Brasil e Argentina negociam salvaguarda ao arroz e outros produtos

O governo brasileiro voltará a negociar dentro de duas semanas a criação de um mecanismo de salvaguardas com a adoção de barreiras no comércio entre os dois países, em caso de ameaça à indústria local. A discussão, proposta pelos argentinos, finalmente foi aceita pelos brasileiros. O arroz e o vinho argentino devem estar entre os produtos com salvaguarda .

O Brasil já considera inevitável a adoção de algum mecanismo de salvaguarda e ou barreira para alguns produtos argentinos em contrapartida às medidas do gênero criadas pelo país vizinho. O assunto, antes classificado de inaceitável pela equipe econômica e pelo Itamaraty, finalmente passará a ser discutido. Os dois governos deverão formalizar regras para criação de cotas de importação hoje impostas informalmente em setores como geladeiras e calçados.

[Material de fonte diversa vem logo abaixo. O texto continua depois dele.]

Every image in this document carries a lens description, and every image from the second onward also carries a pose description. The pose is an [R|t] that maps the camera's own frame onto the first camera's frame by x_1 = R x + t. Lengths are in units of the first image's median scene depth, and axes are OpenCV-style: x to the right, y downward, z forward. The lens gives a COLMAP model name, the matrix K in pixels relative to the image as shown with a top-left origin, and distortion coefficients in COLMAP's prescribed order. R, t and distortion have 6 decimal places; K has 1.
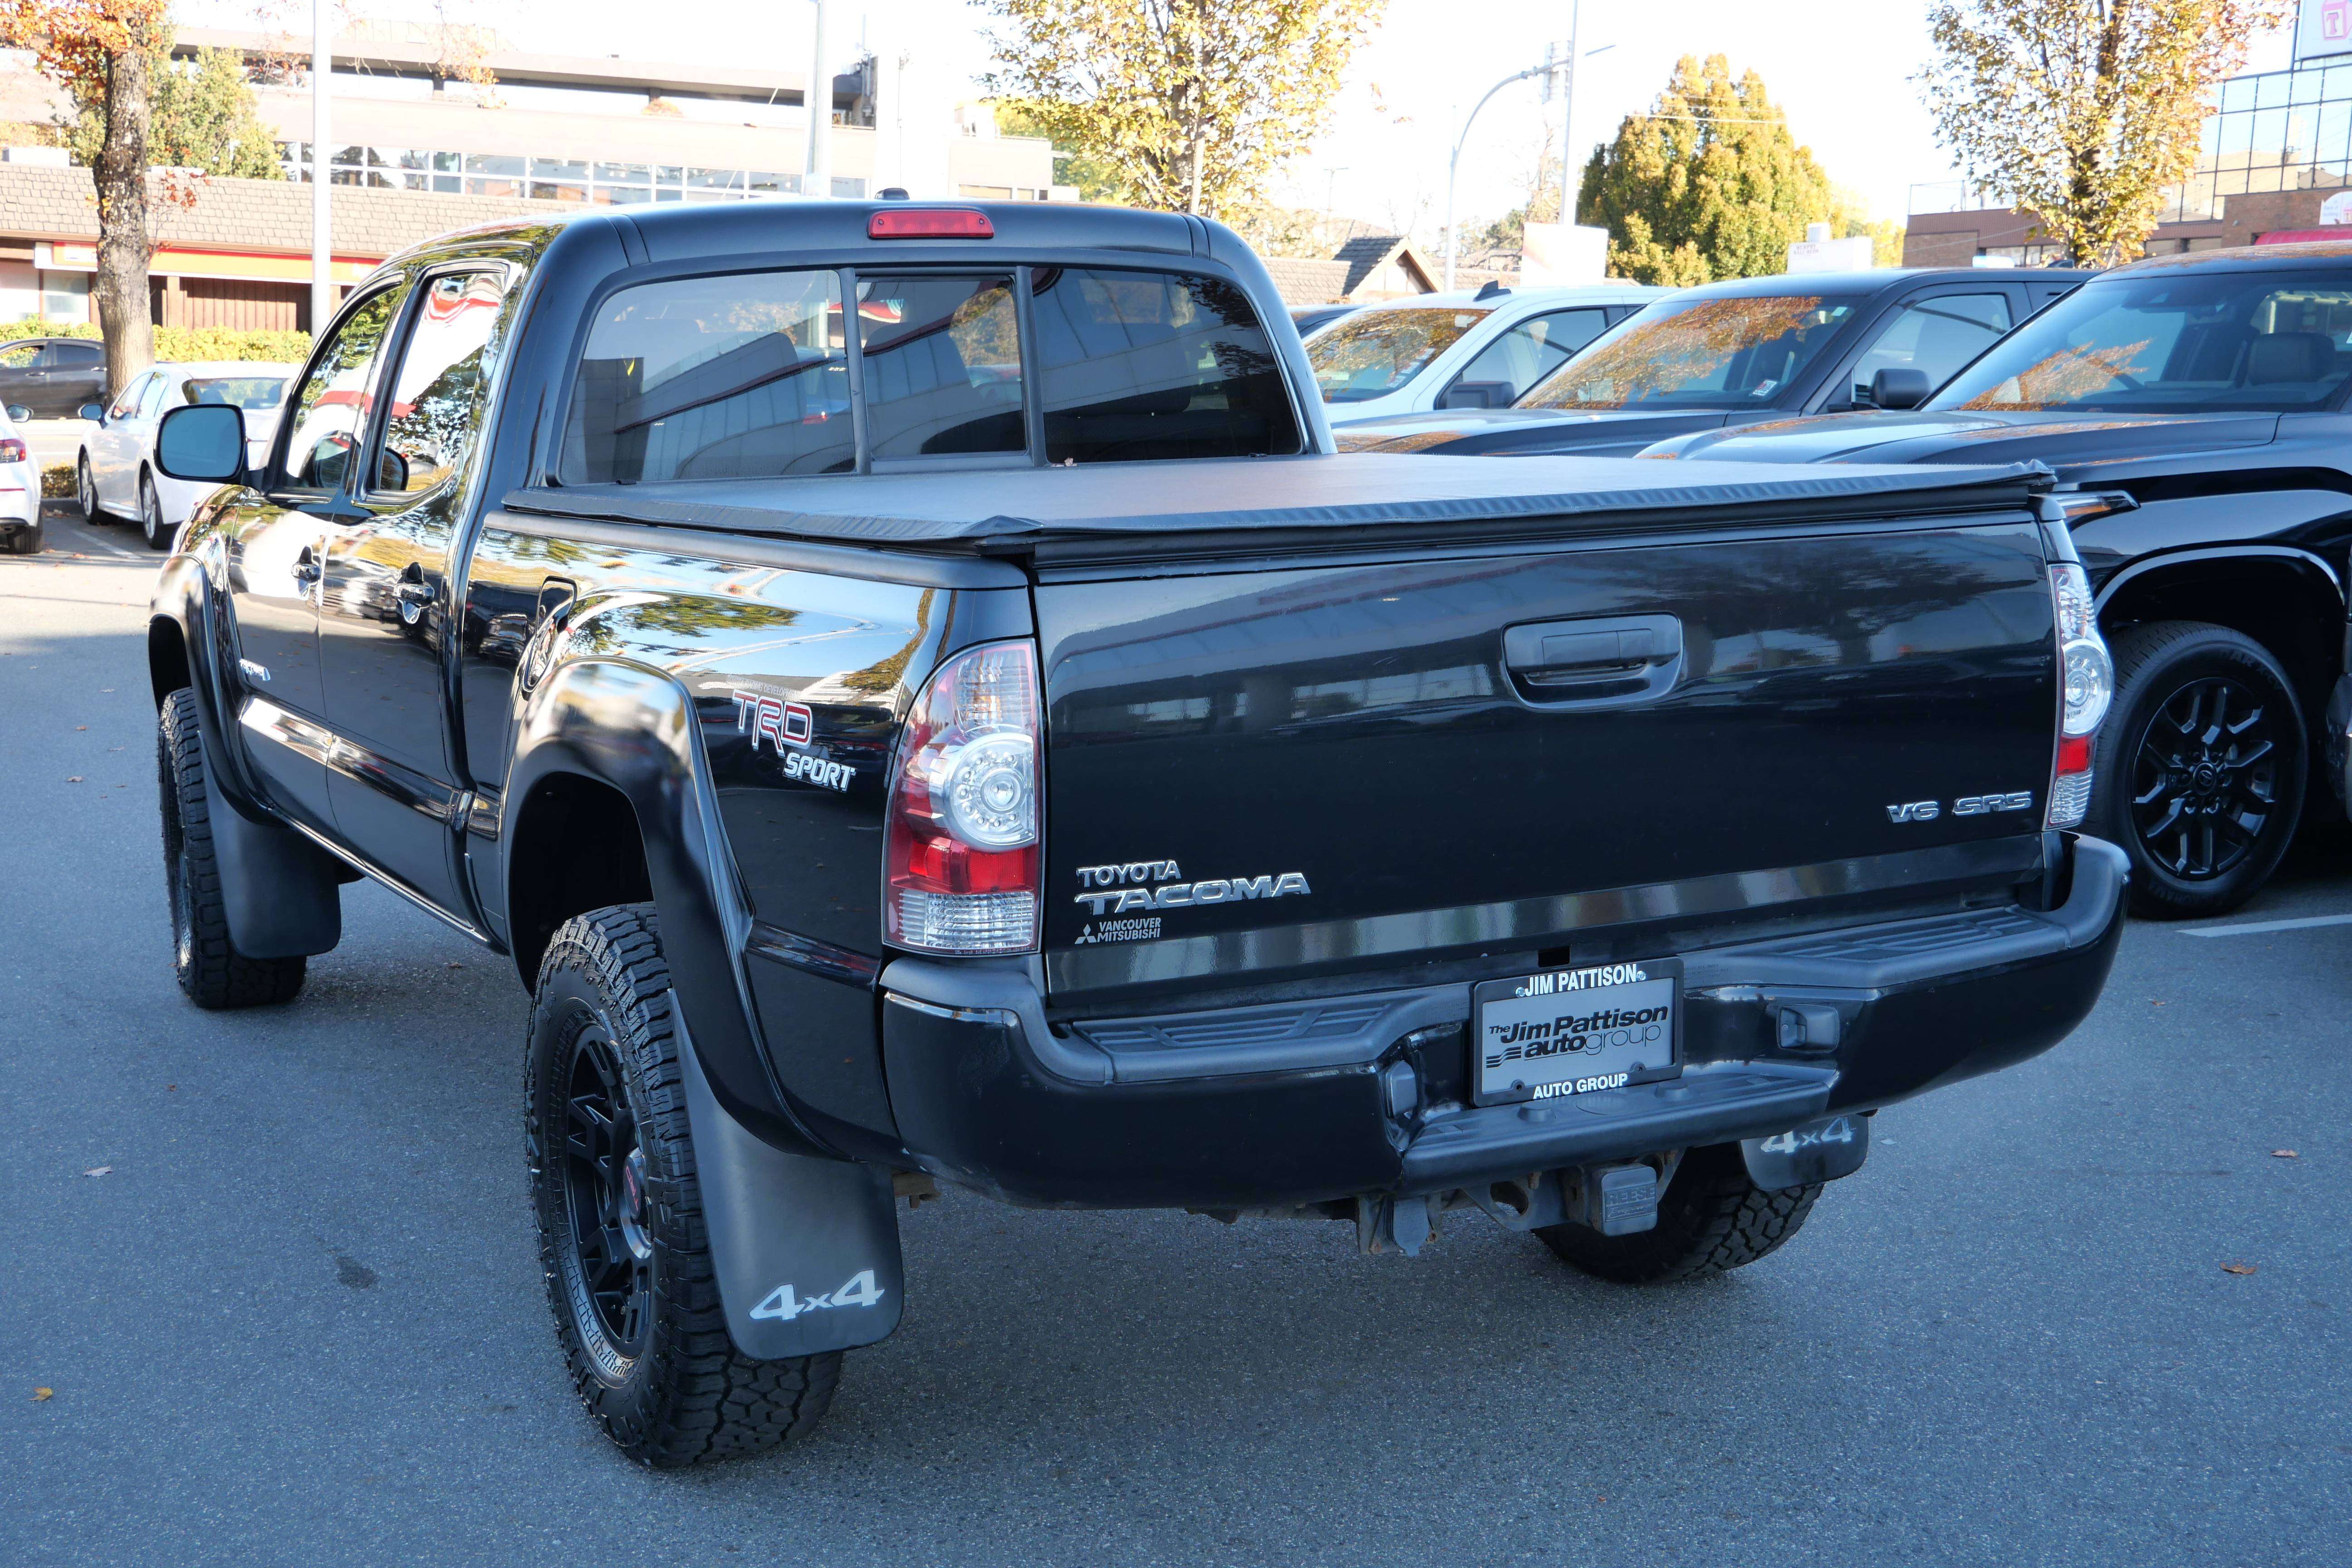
lens RADIAL K [[3731.3, 0, 1176.4], [0, 3731.3, 792.7], [0, 0, 1]] dist [0.037406, 0.000000]
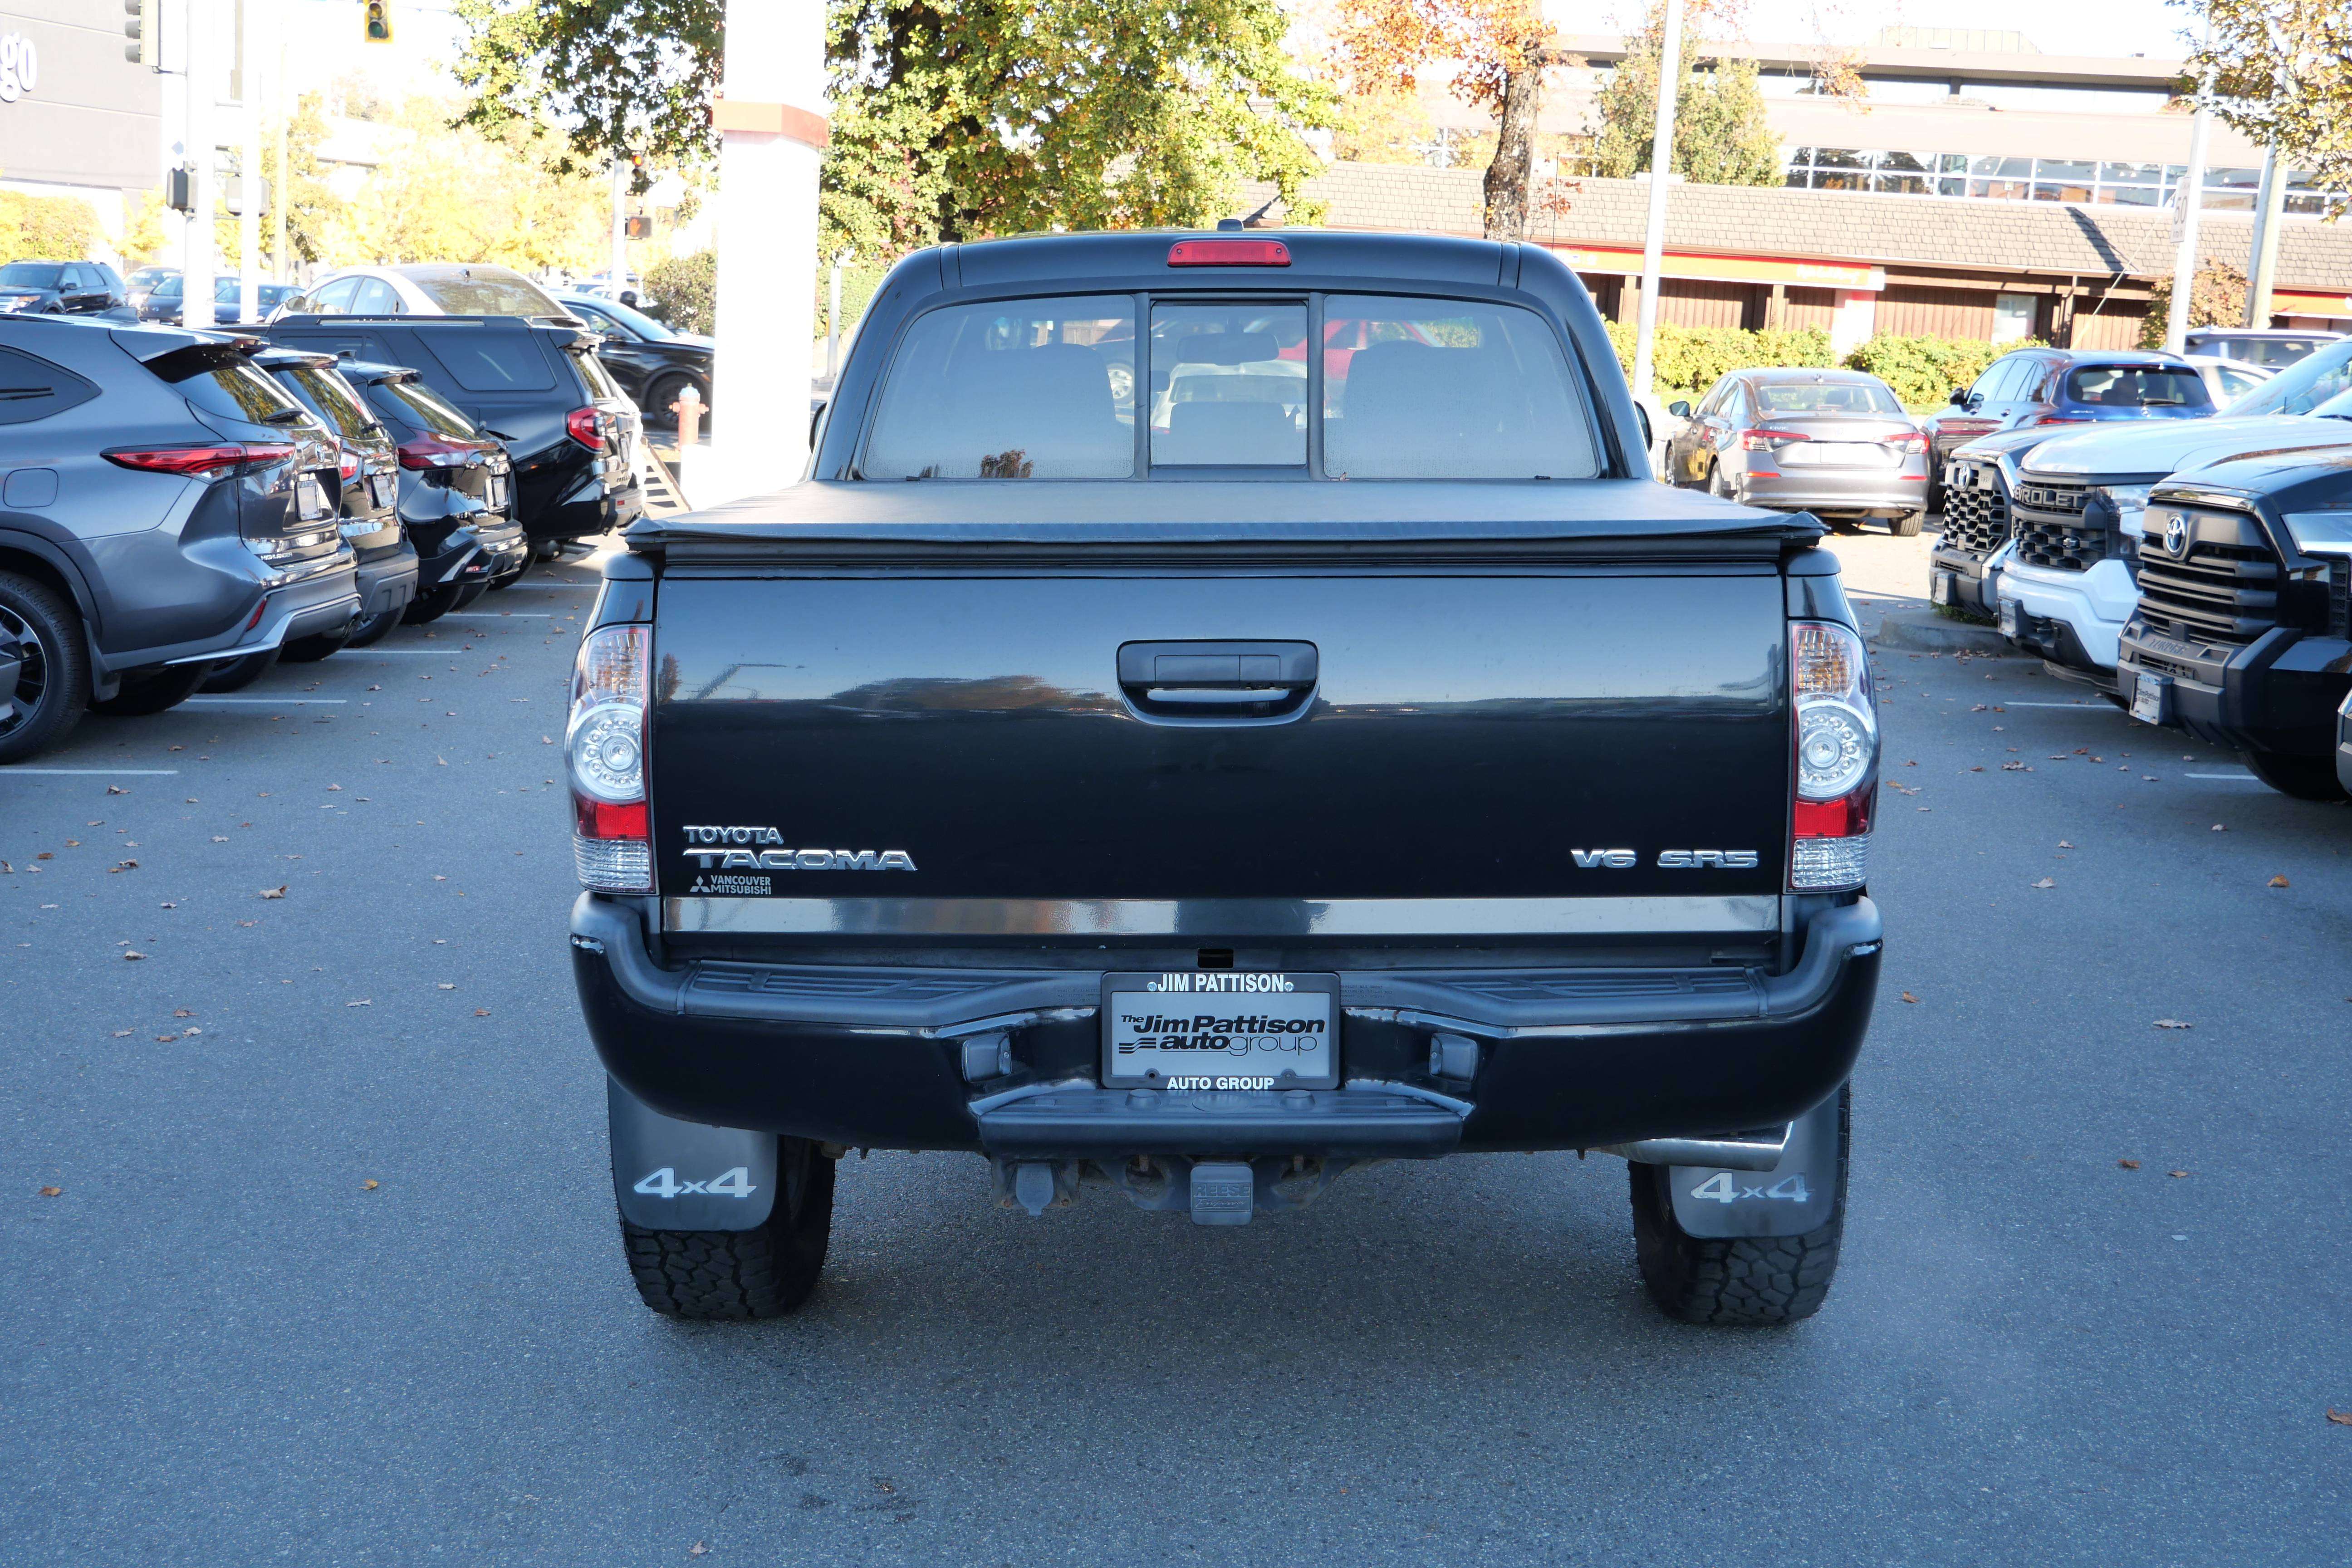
lens RADIAL K [[3731.3, 0, 1176.4], [0, 3731.3, 777.8], [0, 0, 1]] dist [0.037406, 0.000000]
pose [[0.832835, 0.083276, -0.547221, 0.666256], [-0.082811, 0.996237, 0.025574, -0.033395], [0.547292, 0.024017, 0.836597, 0.107379]]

Os argentinos receberam do ministro da Fazenda, Antônio Palocci, a garantia de que o governo brasileiro se dispõe a discutir o assunto, antes colocado em segundo plano. O secretário-executivo do Ministério do Desenvolvimento, Márcio Fortes, foi encarregado de comandar as discussões com o governo vizinho. O futuro mecanismo foi criado pelo ministro da Economia da Argentina, Roberto Lavagna: Cláusula de Adaptação Competitiva (CAC).

Ontem, Márcio Fortes teve um encontro com a equipe argentina para discutir os problemas setoriais, de indústrias que se dizem ameaçadas pela concorrência do vizinho. Não confirmou, porém, se já nesse encontro foi apresentada a contraproposta brasileira ao documento entregue a Palocci por Lavagna, com as condições de funcionamento da CAC. A expectativa, entre os técnicos, é realizar uma reunião para discussão da proposta ainda na primeira quinzena de julho.

Há pontos polêmicos, que poderão ainda travar a discussão. Mas os integrantes do governo concordam em um ponto: houve uma inflexão do governo Lula, que antes considerava um retrocesso a existência de qualquer mecanismo formal de contenção de exportações entre os vizinhos – e agora aceita formalizar um sistema que já vinha funcionando informalmente, com produtos como calçados.

Pela proposta argentina, quando houver um súbito aumento de importações proveniente de um dos dois maiores sócios do Mercosul seriam criadas cotas (limites para venda dos importados no mercado afetado). Acima da cota, os produtores poderiam continuar vendendo, mas os produtos excedentes teriam de pagar a Tarifa Externa Comum (TEC), cobrada de mercadorias de terceiros países.

A criação da cota seria antecedida por negociações, que poderiam resultar em compromissos voluntários de restrição de exportação. Para a adoção das cotas será necessário comprovar o súbito aumento de importações e a real ameaça de dano à indústria nacional, o que exigirá estatísticas mostrando que os produtos sujeitos à salvaguarda ocupam parcela expressiva do mercado afetado, e que podem deslocar a produção local.

O governo brasileiro deixou claro aos argentinos que o mecanismo deverá ser bilateral, o que significa que empresários brasileiros afetados por importações de produtos argentinos – como os produtores de arroz e os vitivinicultores do Rio Grande do Sul – também poderão solicitar as salvaguardas, quando for criada a CAC.

A proposta argentina prevê a necessidade de apresentação de planos de recuperação do setor protegido pela futura salvaguarda, e prazo de duração, de até três anos. A discussão bilateral deve ser estendida, no futuro, ao Mercosul, onde o Paraguai, na última reunião de cúpula do bloco, em junho, já reivindicou mecanismo semelhante.

O que ainda desperta sério atrito entre as equipes da Argentina e do Brasil é a proposta argentina de que a Cláusula de Adaptação Competitiva também seja acionada porfatores macroeconômicos. Pela proposta, seriam criadas cotas também para produtos que fossem prejudicados por uma súbita mudança nas cotações das moedas dos dois países, capaz de dar maior competitividade aos produtos de um dos vizinhos.

A ocorrência de recessão em um dos países, capaz de levar os produtores do país a despejar mercadorias no mercado vizinho, também seria razão suficiente para acionar as salvaguardas. A equipe econômica resiste à medida, que equivaleria a criar uma espécie de “gatilho” na relação comercial dos dois países, mas a idéia não foi totalmente descartada no Brasil.